*Your task*: Write out the lines from the start through the line with "genus: Menosoma", switching "common name" to "vernacular name" and leaving everything else unchanged.

*Dataset*:
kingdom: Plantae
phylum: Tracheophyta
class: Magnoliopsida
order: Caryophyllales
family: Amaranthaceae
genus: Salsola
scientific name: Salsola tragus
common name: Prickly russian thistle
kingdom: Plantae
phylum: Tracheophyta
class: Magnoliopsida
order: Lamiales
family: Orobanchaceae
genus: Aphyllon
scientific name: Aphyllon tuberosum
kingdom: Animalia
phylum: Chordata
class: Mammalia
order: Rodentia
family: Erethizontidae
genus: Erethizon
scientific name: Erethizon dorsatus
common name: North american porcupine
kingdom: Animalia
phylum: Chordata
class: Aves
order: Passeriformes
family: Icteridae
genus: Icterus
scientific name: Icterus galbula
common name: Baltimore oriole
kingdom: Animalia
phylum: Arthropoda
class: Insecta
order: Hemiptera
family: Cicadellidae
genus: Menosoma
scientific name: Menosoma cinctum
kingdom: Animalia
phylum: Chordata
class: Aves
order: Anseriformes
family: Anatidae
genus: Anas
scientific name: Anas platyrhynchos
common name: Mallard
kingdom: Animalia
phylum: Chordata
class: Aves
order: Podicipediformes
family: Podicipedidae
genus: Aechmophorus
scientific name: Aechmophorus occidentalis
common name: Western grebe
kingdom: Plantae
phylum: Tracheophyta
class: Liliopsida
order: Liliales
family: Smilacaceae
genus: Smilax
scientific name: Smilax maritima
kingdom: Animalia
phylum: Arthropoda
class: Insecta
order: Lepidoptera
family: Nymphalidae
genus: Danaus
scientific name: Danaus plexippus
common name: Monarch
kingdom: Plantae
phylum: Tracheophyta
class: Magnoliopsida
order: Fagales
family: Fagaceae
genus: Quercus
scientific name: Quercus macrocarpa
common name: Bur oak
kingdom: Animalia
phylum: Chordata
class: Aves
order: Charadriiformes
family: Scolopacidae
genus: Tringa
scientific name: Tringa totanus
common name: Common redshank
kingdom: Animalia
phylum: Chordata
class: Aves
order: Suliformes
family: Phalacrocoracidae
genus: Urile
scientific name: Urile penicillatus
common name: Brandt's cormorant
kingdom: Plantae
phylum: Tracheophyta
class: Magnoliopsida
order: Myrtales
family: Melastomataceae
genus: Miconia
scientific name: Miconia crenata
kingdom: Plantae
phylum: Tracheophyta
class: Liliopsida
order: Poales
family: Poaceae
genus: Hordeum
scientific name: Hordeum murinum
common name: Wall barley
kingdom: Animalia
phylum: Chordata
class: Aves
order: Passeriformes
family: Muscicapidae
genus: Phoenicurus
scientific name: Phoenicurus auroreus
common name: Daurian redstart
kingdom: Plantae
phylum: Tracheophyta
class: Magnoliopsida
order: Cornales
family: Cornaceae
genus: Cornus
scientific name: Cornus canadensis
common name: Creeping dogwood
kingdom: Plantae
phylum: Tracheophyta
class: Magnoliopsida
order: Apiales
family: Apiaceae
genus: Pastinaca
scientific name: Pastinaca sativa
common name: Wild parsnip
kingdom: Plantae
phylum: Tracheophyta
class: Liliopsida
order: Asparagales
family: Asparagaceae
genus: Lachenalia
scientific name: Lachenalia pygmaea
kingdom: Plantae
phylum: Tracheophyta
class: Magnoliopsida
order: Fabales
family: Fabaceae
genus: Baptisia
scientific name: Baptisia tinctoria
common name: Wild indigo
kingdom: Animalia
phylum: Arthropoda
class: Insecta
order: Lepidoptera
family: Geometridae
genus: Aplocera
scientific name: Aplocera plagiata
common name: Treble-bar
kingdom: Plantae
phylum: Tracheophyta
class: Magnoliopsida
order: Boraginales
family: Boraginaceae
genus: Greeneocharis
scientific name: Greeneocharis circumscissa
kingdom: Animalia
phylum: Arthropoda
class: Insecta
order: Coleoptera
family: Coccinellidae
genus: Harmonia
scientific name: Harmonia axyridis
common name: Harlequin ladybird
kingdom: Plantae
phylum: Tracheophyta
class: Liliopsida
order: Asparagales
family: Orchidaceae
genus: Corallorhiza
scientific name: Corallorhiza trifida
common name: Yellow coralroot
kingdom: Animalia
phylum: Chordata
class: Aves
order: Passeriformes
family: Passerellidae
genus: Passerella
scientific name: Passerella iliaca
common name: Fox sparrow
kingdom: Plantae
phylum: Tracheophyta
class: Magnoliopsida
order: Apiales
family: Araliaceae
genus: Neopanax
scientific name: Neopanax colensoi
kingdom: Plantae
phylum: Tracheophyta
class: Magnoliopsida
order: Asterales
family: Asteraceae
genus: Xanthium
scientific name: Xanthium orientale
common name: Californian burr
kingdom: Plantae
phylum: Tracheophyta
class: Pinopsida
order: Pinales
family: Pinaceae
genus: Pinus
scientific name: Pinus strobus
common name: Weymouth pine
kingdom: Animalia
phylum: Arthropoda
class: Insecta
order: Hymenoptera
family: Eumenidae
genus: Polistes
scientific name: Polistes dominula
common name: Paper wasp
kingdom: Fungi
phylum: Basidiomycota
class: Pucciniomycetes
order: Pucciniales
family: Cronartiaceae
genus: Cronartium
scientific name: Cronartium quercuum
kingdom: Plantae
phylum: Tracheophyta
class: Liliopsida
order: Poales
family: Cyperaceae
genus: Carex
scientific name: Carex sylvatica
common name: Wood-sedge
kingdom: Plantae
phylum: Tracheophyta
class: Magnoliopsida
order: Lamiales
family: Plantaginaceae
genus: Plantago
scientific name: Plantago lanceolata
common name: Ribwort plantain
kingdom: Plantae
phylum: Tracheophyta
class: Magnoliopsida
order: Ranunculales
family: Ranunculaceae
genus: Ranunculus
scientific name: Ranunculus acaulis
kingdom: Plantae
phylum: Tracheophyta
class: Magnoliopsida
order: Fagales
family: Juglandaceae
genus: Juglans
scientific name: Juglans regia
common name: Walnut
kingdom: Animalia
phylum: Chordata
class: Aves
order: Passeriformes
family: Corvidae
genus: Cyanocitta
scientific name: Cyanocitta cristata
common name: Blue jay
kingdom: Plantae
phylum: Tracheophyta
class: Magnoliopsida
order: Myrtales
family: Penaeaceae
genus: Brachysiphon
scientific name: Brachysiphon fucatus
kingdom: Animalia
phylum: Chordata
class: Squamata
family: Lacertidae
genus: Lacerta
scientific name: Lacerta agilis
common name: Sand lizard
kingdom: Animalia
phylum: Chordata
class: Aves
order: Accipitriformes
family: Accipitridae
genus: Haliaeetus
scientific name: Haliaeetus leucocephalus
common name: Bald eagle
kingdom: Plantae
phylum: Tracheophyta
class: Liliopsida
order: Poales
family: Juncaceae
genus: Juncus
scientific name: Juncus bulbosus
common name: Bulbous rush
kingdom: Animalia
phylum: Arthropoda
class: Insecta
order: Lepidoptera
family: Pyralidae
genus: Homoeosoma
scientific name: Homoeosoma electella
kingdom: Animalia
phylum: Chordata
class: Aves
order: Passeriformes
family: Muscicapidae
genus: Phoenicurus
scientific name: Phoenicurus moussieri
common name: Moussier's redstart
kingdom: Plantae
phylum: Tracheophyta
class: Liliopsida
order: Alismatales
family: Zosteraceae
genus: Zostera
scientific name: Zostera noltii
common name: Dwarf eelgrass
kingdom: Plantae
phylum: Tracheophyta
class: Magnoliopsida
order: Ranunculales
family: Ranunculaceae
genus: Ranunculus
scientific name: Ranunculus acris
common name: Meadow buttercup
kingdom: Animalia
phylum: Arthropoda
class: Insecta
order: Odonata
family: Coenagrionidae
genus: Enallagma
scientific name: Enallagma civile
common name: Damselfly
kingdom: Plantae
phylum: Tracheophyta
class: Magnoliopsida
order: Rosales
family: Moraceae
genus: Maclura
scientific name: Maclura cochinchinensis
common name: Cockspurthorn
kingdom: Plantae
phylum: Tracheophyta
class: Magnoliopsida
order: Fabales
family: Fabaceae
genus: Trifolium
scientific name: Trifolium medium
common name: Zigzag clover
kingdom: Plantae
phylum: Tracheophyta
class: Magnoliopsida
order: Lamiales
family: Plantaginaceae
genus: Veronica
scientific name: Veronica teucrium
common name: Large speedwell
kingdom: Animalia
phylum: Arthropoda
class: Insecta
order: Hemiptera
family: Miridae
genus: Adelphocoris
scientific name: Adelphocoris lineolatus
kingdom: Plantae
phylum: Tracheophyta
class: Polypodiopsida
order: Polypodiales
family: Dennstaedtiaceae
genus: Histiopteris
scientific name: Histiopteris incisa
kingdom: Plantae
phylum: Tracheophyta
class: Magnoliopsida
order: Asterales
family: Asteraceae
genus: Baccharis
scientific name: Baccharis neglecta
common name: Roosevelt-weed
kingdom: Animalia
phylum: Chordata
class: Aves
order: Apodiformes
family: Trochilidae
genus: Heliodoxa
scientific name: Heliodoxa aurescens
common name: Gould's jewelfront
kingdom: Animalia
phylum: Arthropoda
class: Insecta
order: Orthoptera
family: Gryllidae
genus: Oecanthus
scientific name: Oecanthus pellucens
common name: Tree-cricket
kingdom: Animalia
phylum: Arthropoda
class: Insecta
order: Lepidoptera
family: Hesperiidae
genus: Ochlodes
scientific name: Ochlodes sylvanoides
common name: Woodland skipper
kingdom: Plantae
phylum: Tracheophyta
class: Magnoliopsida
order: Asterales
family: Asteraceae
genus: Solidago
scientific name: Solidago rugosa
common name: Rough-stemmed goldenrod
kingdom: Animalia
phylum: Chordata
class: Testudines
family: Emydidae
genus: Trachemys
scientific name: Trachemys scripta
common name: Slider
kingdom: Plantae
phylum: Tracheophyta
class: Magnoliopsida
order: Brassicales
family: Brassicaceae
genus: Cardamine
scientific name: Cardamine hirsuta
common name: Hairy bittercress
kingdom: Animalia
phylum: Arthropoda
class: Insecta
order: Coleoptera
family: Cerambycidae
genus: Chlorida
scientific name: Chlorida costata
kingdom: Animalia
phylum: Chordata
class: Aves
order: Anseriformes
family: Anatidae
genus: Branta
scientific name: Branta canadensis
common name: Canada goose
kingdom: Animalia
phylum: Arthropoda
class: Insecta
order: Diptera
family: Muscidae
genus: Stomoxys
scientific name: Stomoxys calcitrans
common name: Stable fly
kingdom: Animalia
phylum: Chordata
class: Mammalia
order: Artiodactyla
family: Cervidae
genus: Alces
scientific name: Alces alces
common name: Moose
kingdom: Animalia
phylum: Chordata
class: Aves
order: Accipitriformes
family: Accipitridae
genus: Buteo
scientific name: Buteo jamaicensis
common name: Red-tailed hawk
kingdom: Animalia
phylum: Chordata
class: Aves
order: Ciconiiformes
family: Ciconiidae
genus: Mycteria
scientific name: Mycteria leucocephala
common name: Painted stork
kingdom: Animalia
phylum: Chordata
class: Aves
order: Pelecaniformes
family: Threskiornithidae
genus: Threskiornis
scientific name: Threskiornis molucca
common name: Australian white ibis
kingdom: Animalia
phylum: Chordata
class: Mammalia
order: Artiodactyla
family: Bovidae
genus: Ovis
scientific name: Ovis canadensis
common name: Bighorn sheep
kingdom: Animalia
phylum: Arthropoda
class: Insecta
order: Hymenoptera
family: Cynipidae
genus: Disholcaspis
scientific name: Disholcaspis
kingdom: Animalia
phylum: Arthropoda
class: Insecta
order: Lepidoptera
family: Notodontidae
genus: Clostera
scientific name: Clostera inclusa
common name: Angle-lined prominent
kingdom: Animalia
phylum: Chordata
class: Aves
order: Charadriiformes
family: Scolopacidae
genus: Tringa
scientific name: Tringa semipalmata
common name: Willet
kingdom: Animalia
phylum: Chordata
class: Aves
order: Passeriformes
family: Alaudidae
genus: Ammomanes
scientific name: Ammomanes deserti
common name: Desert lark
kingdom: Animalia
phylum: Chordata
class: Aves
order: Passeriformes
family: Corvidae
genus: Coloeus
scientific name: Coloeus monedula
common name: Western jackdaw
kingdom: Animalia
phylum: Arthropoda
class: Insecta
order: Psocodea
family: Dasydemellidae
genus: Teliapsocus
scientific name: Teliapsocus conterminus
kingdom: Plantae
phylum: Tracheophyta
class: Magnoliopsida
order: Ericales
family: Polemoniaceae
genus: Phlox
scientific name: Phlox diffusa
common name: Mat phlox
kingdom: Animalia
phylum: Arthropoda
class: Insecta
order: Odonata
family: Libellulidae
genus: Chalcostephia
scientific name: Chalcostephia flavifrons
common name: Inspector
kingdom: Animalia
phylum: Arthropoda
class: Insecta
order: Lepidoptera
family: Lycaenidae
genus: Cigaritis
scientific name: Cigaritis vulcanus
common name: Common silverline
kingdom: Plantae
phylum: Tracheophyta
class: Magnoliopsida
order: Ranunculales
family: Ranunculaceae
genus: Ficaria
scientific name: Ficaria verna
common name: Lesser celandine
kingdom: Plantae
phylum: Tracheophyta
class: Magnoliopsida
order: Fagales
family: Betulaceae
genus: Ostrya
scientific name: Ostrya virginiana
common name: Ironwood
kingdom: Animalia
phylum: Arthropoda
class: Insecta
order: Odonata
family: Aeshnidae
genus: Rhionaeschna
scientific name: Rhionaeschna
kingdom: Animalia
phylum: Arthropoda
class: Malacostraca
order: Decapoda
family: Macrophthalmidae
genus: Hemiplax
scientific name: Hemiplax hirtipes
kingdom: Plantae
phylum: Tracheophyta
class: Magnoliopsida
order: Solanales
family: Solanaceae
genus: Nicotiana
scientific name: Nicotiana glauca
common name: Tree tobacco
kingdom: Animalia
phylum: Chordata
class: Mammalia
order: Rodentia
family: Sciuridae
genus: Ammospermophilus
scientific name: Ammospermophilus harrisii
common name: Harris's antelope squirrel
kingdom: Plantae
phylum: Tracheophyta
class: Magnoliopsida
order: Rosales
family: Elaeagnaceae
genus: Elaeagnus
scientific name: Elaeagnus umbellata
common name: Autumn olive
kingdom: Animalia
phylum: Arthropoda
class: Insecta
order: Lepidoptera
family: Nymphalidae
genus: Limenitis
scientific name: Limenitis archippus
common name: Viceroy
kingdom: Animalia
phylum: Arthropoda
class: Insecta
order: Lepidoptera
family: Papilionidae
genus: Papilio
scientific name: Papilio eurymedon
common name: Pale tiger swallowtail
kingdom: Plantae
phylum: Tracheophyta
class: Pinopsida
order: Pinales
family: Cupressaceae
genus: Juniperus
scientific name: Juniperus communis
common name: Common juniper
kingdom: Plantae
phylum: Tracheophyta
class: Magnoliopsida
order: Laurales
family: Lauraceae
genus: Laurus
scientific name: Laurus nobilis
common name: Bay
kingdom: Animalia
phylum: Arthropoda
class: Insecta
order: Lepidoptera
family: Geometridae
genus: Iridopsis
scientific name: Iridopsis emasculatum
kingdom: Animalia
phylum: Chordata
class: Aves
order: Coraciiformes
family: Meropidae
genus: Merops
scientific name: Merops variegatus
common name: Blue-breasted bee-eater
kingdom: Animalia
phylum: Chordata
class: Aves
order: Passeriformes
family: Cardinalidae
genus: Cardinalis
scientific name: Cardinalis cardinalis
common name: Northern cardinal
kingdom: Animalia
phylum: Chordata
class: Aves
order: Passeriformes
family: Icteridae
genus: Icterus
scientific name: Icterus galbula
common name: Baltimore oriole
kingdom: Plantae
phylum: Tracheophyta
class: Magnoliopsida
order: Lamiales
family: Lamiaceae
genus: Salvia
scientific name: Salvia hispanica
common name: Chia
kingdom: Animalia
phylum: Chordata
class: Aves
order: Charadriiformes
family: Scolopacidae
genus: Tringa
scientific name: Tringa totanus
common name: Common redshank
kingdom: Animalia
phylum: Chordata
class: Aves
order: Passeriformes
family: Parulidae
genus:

*Completed exercise*:
kingdom: Plantae
phylum: Tracheophyta
class: Magnoliopsida
order: Caryophyllales
family: Amaranthaceae
genus: Salsola
scientific name: Salsola tragus
vernacular name: Prickly russian thistle
kingdom: Plantae
phylum: Tracheophyta
class: Magnoliopsida
order: Lamiales
family: Orobanchaceae
genus: Aphyllon
scientific name: Aphyllon tuberosum
kingdom: Animalia
phylum: Chordata
class: Mammalia
order: Rodentia
family: Erethizontidae
genus: Erethizon
scientific name: Erethizon dorsatus
vernacular name: North american porcupine
kingdom: Animalia
phylum: Chordata
class: Aves
order: Passeriformes
family: Icteridae
genus: Icterus
scientific name: Icterus galbula
vernacular name: Baltimore oriole
kingdom: Animalia
phylum: Arthropoda
class: Insecta
order: Hemiptera
family: Cicadellidae
genus: Menosoma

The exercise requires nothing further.